ハーメルン
SIREN2(サイレン2)/小説
第十一話 『邂逅』 三上脩 夜見島/蒼ノ久集落 -2:25:10

 愛犬のツカサに顔をなめられ、三上脩は意識を取り戻した。

 周囲を見回すが、霧に閉ざされているかのようにぼんやりとしか見えない。三上は弱視であり、眼鏡を掛けなければほとんど何も見ることができなかった。手探りで周囲を探ってみるが、眼鏡――外出時に愛用している度入りのサングラスは、手が届く範囲には無かった。意識を失う前の記憶を探る。船で夜見島へと向かう途中、海が荒れたのか揺れが激しくなり、やがて転覆したのだ。それからどうなったのかは判らない。自分がどこにいるのかさえも不明だが、地面は揺れていないから、少なくとも船の上ではなさそうだ。肌にまとわりつくような湿気の多い風と、潮の香り、そして、波の音も聞こえる。海辺にいるのかもしれない。船に同乗していた他の人たちはどうなっただろう? 近くに誰かいないだろうか? 呼びかけようとして、突然、激しい頭痛に襲われた。頭を押さえてうずくまり、必死に痛みに耐える。すると。

 ――なんだ?

 痛みが引くとともに、目を閉じているにもかかわらず映像が浮かび上がった。うずくまっている男を見ているような映像だ。奇妙なのは、映像の下半分の中央に、動物の鼻先のようなもの突き出していることだ。

 ――これはまさか、ツカサの目か?

 すぐそばにおとなしく座っているツカサの方を向いた。すると、映像の男もこちらを見た。手を動かすと、映像の男も同じ動きをした。ツカサの視点で間違いなさそうだった。他者の見ているものが見える。そんな特殊な力に、三上は覚えがあった。

 ――幻視。

 それは、夜見島に古くから伝わる特殊能力だ。子供の頃に聞いたことがある。だが、それを教えてくれたのは父だったか、姉だったか……そこまでは思い出せない。三上の子供の頃の記憶はあいまいだ。特に、四歳より前のことは、ほとんど何も覚えていなかった。
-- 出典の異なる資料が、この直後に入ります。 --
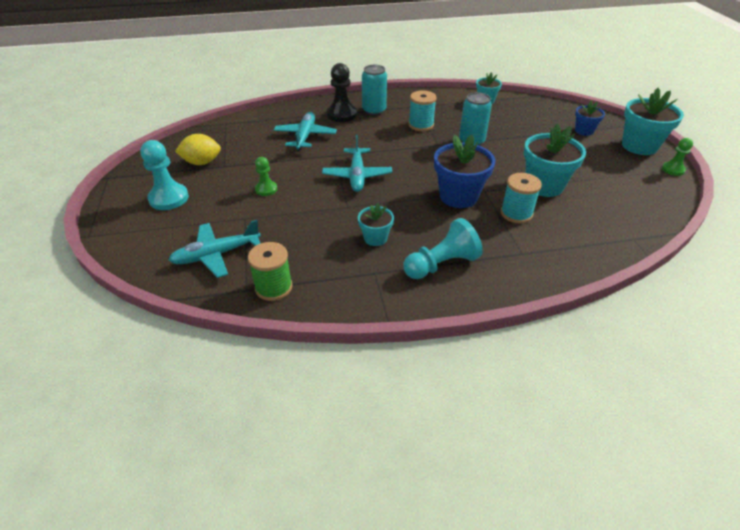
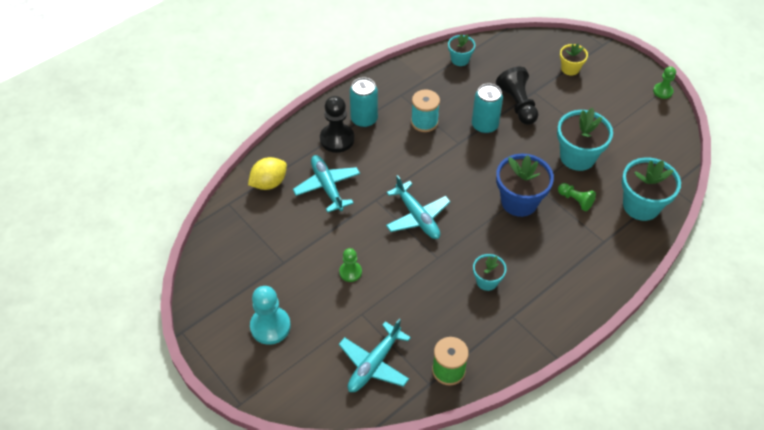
camera: 30 degrees left, 10 degrees up
(202, 162) = (257, 268): yellow lemon -> yellow lemon (269, 183)
(441, 264) = (555, 282): turquoise pawn -> none
(514, 138) = (517, 104): none -> black pawn
(516, 213) = (575, 200): turquoise spool -> green pawn
(584, 131) = (570, 69): blue flower pot -> yellow flower pot
(639, 146) = (624, 71): turquoise flower pot -> turquoise flower pot (641, 206)

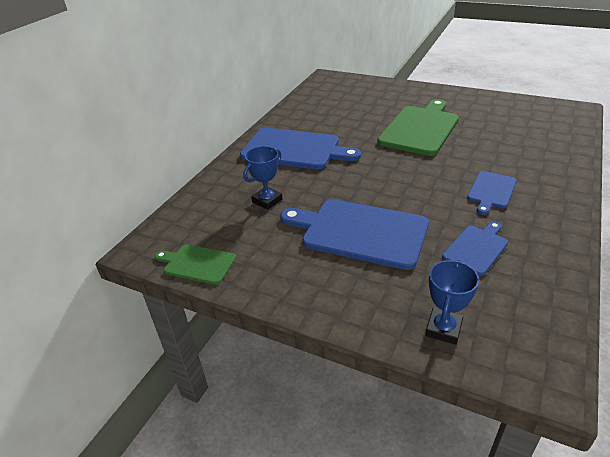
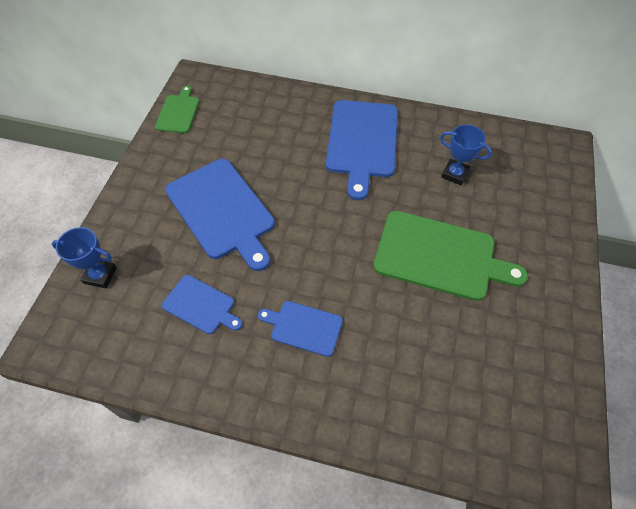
camera: 75 degrees right, 20 degrees up
(267, 200) = (266, 137): blue trophy -> blue trophy (454, 174)
(360, 232) = (222, 211): blue cutting board -> blue cutting board turned 135 degrees clockwise

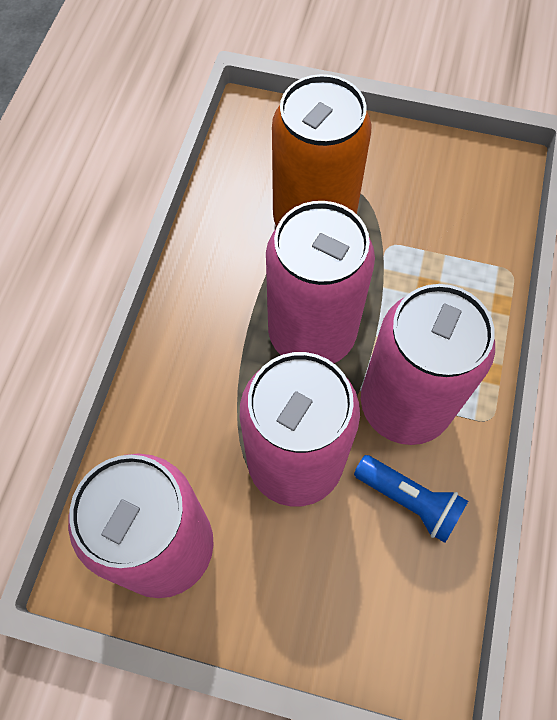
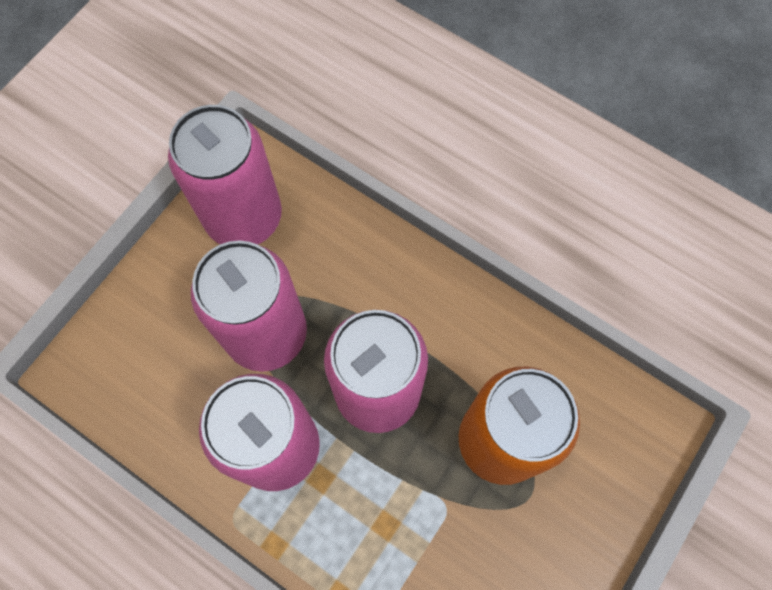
camera: 110 degrees right, 5 degrees up
(409, 501) = (195, 413): blue flashlight -> none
 三上は立ち上がり、右手の人差し指を立て、周囲を指さした。ツカサがそれを追うように周囲を見回す。それで、三上は周囲の様子を見ることができた。陽が落ち、雨も降っているため月も雲に隠れているが、犬の目ならば問題ないだろう。それに、少し離れた場所に建っている電柱の街灯も灯っている。

 そこは、小さな漁港のようだった。すぐそばに低い堤防があり、その向こうに小さな漁船がいくつか停泊している。三上がいるのは海に沿って続いている道路の真ん中だった。海の反対側は、緩やかな丘にいくつもの民家が建てられていた。ところどころ明かりがともっており、人が住んでいる気配がある。
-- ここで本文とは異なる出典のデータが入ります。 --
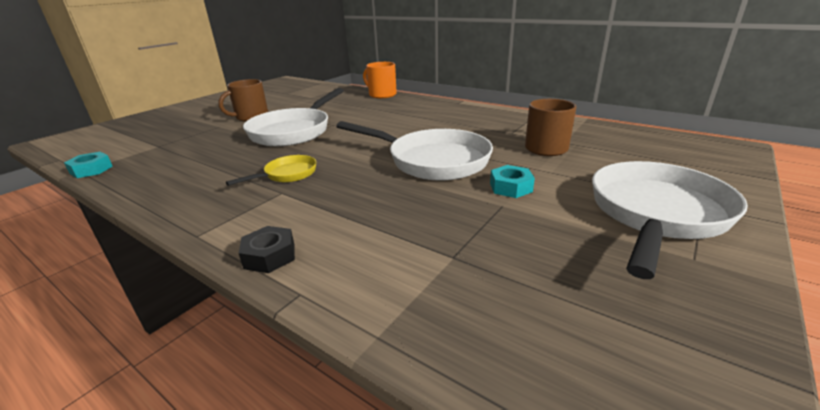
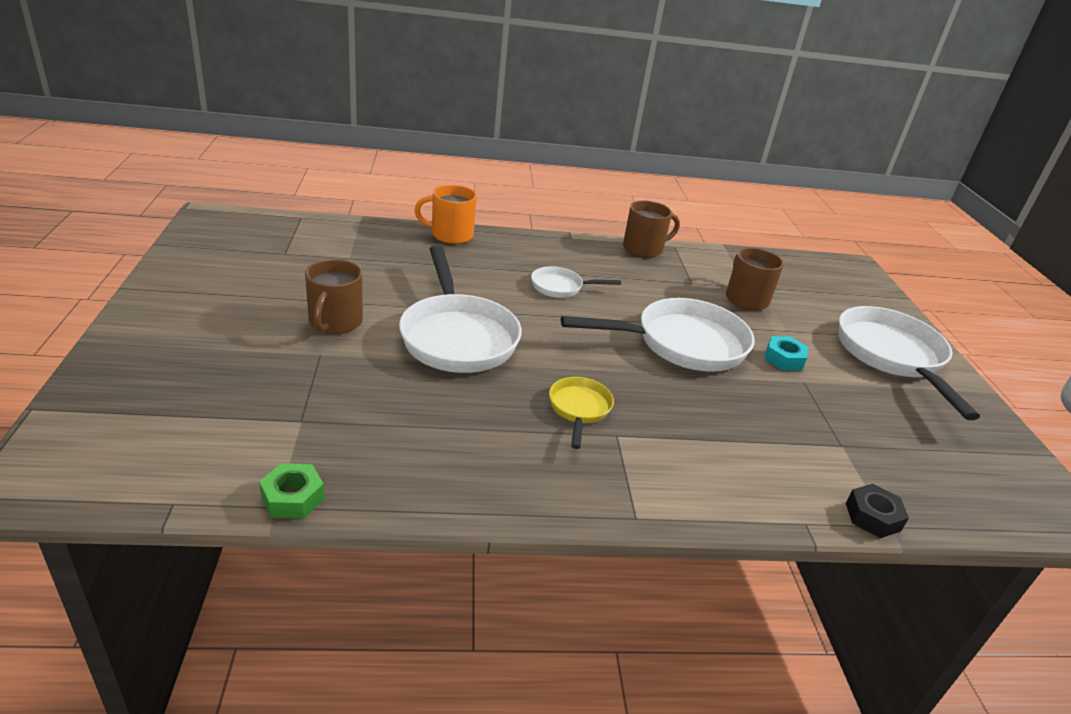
camera: 45 degrees left, 5 degrees up
(91, 170) = (293, 497): turquoise nut -> green nut
(269, 256) = (732, 505): black nut -> black nut (872, 517)
(401, 121) = (561, 287): none -> white pan
(505, 113) = (644, 249): none -> brown mug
 三上は息を飲んだ。この光景……覚えている。これは、私が子供の頃に住んでいた場所だ。夜見島の、蒼ノ久漁港。

 ――いや。

 そんな訳は無い、と、思い直した。夜見島は二十九年前の島民失踪事件以来、人は住んでいない。さらに、同日に発生した海底ケーブル切断事件の影響で、今も電気は通っていないはずだ。今いる地域は、ここから見えているだけでも、いくつかの街灯や民家の明かりが灯っている。人が住んでいる気配があるのだ。ならば夜見島ではないはずだ。では、この既視感はなんだ? 考える。三上の子供の頃の記憶はあいまいだ。恐らく、似たような風景と曖昧な記憶が結びつき、以前住んでいた場所のように思えるのだろう。そう思おうとしたのだが。

 道を進み、街灯のそばの角を曲がって、緩やかな坂道を上ると、道端に石段があり、その先に小さな民家の門が見えた。そこには、『三上』という表札がかけてある。